Exercise description: The answer must consist solely of the lines from the one containing "(501, 295) = (575, 206): teapot" to the end of the entries below, repeated exactly.

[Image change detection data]
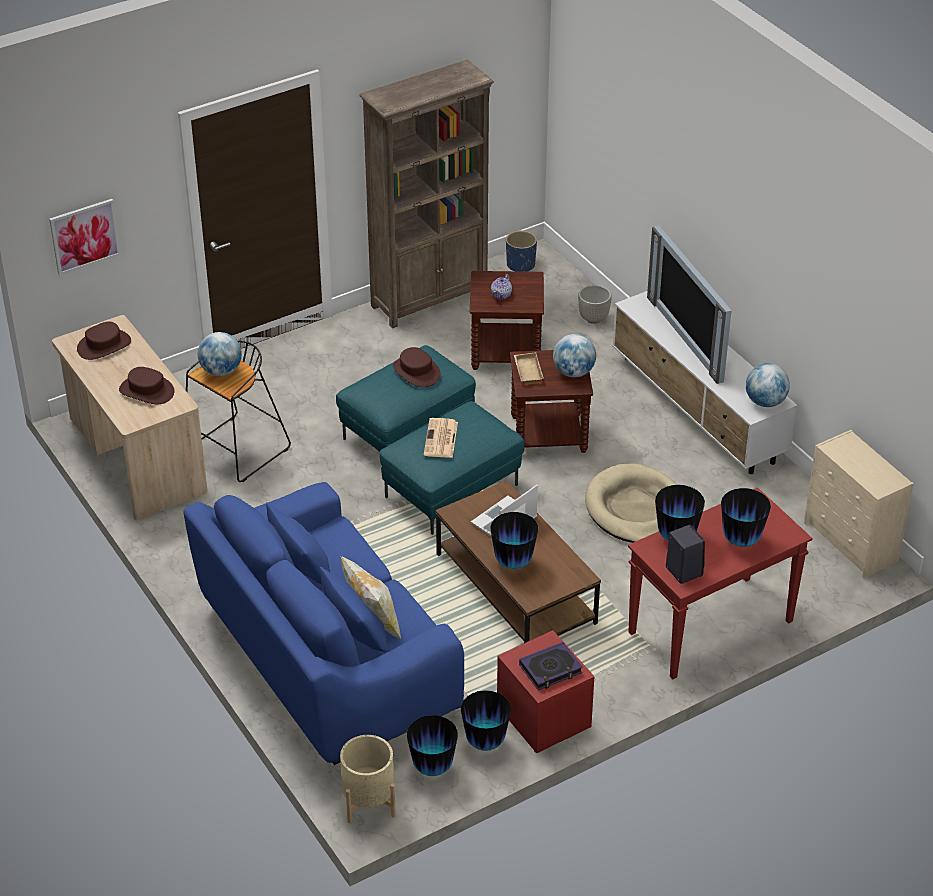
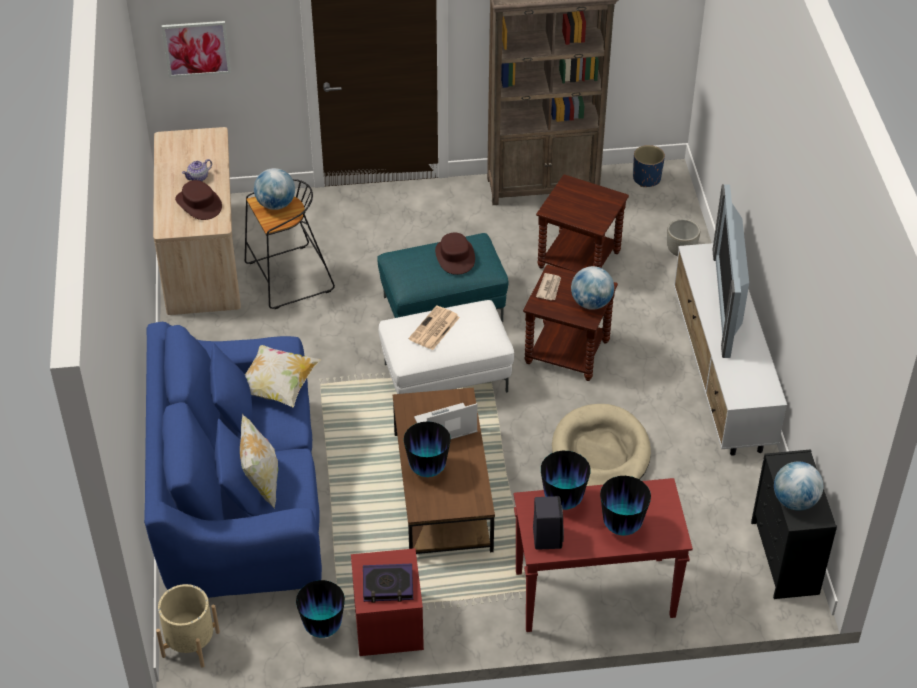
camera: 25 degrees right, 5 degrees up
(104, 346) = (192, 151): brown hat -> none
(329, 534) = (277, 387): none -> pillow
(432, 767) = (263, 634): vase -> none
(452, 492) = (445, 378): turquoise ottoman -> white ottoman
(501, 295) = (575, 206): teapot -> teapot (198, 177)
(527, 371) = (549, 288): beige tray -> newspaper
(765, 402) = (757, 391): globe -> globe (795, 501)
(851, 543) = (785, 559): beige dresser -> black dresser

Answer space:
(501, 295) = (575, 206): teapot -> teapot (198, 177)
(527, 371) = (549, 288): beige tray -> newspaper
(765, 402) = (757, 391): globe -> globe (795, 501)
(851, 543) = (785, 559): beige dresser -> black dresser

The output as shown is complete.